### THE TASK
Please restate the data that follows word for word, with the pictures left out.

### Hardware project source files
--- START ---
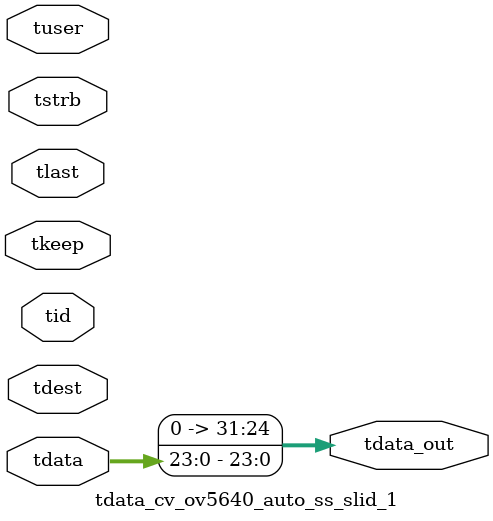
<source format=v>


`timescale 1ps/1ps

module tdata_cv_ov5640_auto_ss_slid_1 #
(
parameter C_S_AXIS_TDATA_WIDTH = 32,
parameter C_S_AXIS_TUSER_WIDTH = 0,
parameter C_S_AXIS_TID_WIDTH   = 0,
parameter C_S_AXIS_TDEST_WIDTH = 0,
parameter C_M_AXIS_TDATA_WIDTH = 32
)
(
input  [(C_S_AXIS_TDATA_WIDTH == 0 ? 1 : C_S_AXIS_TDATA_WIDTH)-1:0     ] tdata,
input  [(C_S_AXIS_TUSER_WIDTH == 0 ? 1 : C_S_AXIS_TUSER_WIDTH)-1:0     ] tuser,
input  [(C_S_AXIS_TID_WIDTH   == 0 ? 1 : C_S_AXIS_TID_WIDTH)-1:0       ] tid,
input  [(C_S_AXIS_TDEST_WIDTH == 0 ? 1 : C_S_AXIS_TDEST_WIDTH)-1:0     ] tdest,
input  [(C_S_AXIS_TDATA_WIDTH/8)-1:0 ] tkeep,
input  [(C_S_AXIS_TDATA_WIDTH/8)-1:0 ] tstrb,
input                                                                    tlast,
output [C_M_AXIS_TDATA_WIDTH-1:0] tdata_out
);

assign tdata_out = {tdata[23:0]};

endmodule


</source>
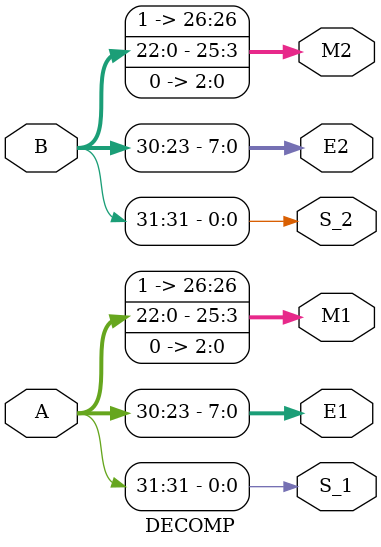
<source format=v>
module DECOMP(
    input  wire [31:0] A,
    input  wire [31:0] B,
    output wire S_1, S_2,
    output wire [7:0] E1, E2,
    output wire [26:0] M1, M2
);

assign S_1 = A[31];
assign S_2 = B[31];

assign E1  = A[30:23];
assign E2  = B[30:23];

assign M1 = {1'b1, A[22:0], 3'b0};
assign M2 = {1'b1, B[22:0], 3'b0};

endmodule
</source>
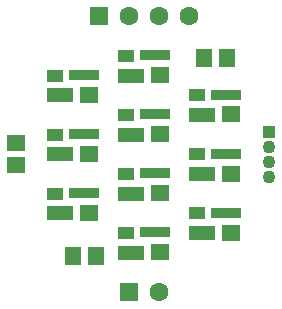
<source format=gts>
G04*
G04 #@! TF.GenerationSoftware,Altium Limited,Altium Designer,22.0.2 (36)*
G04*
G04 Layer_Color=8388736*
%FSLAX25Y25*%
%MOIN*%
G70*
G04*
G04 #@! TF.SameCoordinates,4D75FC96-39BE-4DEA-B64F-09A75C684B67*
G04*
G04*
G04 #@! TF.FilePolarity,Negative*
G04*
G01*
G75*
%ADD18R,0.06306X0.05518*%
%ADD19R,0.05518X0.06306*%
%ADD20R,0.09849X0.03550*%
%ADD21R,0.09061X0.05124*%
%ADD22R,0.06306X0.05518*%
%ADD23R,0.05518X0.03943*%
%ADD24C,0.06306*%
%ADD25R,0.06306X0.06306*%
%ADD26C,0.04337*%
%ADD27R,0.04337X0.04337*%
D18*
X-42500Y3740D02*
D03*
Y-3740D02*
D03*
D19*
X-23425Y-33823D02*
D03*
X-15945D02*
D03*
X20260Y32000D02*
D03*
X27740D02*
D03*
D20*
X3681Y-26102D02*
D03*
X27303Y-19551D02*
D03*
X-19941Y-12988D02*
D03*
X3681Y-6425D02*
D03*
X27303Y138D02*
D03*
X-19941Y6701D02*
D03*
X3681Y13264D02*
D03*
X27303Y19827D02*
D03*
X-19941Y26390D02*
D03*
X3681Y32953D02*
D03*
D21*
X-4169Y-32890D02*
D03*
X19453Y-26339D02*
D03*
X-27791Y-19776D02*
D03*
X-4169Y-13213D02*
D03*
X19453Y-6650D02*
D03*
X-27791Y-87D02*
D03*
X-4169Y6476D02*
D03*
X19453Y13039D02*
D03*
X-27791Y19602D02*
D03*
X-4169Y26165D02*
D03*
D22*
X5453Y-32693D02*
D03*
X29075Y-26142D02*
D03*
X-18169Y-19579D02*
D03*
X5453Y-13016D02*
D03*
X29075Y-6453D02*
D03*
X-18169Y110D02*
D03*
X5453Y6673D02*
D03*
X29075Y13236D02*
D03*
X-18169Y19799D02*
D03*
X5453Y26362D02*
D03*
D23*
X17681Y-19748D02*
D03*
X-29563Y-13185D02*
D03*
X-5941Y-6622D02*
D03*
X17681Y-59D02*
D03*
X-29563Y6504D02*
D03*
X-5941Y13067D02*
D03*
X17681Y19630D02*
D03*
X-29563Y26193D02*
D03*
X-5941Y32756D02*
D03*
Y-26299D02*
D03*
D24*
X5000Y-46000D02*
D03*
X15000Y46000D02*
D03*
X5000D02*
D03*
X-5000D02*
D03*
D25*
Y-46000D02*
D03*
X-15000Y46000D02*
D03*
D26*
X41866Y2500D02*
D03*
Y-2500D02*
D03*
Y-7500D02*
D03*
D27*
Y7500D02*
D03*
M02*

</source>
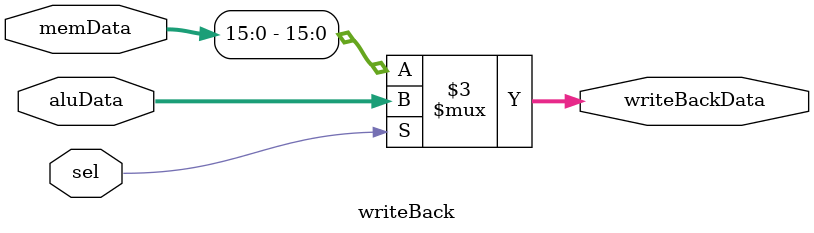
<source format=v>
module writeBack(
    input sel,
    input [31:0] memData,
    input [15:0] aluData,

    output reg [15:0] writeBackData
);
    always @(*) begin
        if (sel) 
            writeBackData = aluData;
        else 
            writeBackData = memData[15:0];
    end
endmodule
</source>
--- END ---
### RESULT OF THIS TASK
<source format=v>


`timescale 1ps/1ps

module tdata_cv_ov5640_auto_ss_slid_1 #
(
parameter C_S_AXIS_TDATA_WIDTH = 32,
parameter C_S_AXIS_TUSER_WIDTH = 0,
parameter C_S_AXIS_TID_WIDTH   = 0,
parameter C_S_AXIS_TDEST_WIDTH = 0,
parameter C_M_AXIS_TDATA_WIDTH = 32
)
(
input  [(C_S_AXIS_TDATA_WIDTH == 0 ? 1 : C_S_AXIS_TDATA_WIDTH)-1:0     ] tdata,
input  [(C_S_AXIS_TUSER_WIDTH == 0 ? 1 : C_S_AXIS_TUSER_WIDTH)-1:0     ] tuser,
input  [(C_S_AXIS_TID_WIDTH   == 0 ? 1 : C_S_AXIS_TID_WIDTH)-1:0       ] tid,
input  [(C_S_AXIS_TDEST_WIDTH == 0 ? 1 : C_S_AXIS_TDEST_WIDTH)-1:0     ] tdest,
input  [(C_S_AXIS_TDATA_WIDTH/8)-1:0 ] tkeep,
input  [(C_S_AXIS_TDATA_WIDTH/8)-1:0 ] tstrb,
input                                                                    tlast,
output [C_M_AXIS_TDATA_WIDTH-1:0] tdata_out
);

assign tdata_out = {tdata[23:0]};

endmodule


</source>
<source format=v>
module DECOMP(
    input  wire [31:0] A,
    input  wire [31:0] B,
    output wire S_1, S_2,
    output wire [7:0] E1, E2,
    output wire [26:0] M1, M2
);

assign S_1 = A[31];
assign S_2 = B[31];

assign E1  = A[30:23];
assign E2  = B[30:23];

assign M1 = {1'b1, A[22:0], 3'b0};
assign M2 = {1'b1, B[22:0], 3'b0};

endmodule
</source>
<source format=gts>
G04*
G04 #@! TF.GenerationSoftware,Altium Limited,Altium Designer,22.0.2 (36)*
G04*
G04 Layer_Color=8388736*
%FSLAX25Y25*%
%MOIN*%
G70*
G04*
G04 #@! TF.SameCoordinates,4D75FC96-39BE-4DEA-B64F-09A75C684B67*
G04*
G04*
G04 #@! TF.FilePolarity,Negative*
G04*
G01*
G75*
%ADD18R,0.06306X0.05518*%
%ADD19R,0.05518X0.06306*%
%ADD20R,0.09849X0.03550*%
%ADD21R,0.09061X0.05124*%
%ADD22R,0.06306X0.05518*%
%ADD23R,0.05518X0.03943*%
%ADD24C,0.06306*%
%ADD25R,0.06306X0.06306*%
%ADD26C,0.04337*%
%ADD27R,0.04337X0.04337*%
D18*
X-42500Y3740D02*
D03*
Y-3740D02*
D03*
D19*
X-23425Y-33823D02*
D03*
X-15945D02*
D03*
X20260Y32000D02*
D03*
X27740D02*
D03*
D20*
X3681Y-26102D02*
D03*
X27303Y-19551D02*
D03*
X-19941Y-12988D02*
D03*
X3681Y-6425D02*
D03*
X27303Y138D02*
D03*
X-19941Y6701D02*
D03*
X3681Y13264D02*
D03*
X27303Y19827D02*
D03*
X-19941Y26390D02*
D03*
X3681Y32953D02*
D03*
D21*
X-4169Y-32890D02*
D03*
X19453Y-26339D02*
D03*
X-27791Y-19776D02*
D03*
X-4169Y-13213D02*
D03*
X19453Y-6650D02*
D03*
X-27791Y-87D02*
D03*
X-4169Y6476D02*
D03*
X19453Y13039D02*
D03*
X-27791Y19602D02*
D03*
X-4169Y26165D02*
D03*
D22*
X5453Y-32693D02*
D03*
X29075Y-26142D02*
D03*
X-18169Y-19579D02*
D03*
X5453Y-13016D02*
D03*
X29075Y-6453D02*
D03*
X-18169Y110D02*
D03*
X5453Y6673D02*
D03*
X29075Y13236D02*
D03*
X-18169Y19799D02*
D03*
X5453Y26362D02*
D03*
D23*
X17681Y-19748D02*
D03*
X-29563Y-13185D02*
D03*
X-5941Y-6622D02*
D03*
X17681Y-59D02*
D03*
X-29563Y6504D02*
D03*
X-5941Y13067D02*
D03*
X17681Y19630D02*
D03*
X-29563Y26193D02*
D03*
X-5941Y32756D02*
D03*
Y-26299D02*
D03*
D24*
X5000Y-46000D02*
D03*
X15000Y46000D02*
D03*
X5000D02*
D03*
X-5000D02*
D03*
D25*
Y-46000D02*
D03*
X-15000Y46000D02*
D03*
D26*
X41866Y2500D02*
D03*
Y-2500D02*
D03*
Y-7500D02*
D03*
D27*
Y7500D02*
D03*
M02*

</source>
<source format=v>
module writeBack(
    input sel,
    input [31:0] memData,
    input [15:0] aluData,

    output reg [15:0] writeBackData
);
    always @(*) begin
        if (sel) 
            writeBackData = aluData;
        else 
            writeBackData = memData[15:0];
    end
endmodule
</source>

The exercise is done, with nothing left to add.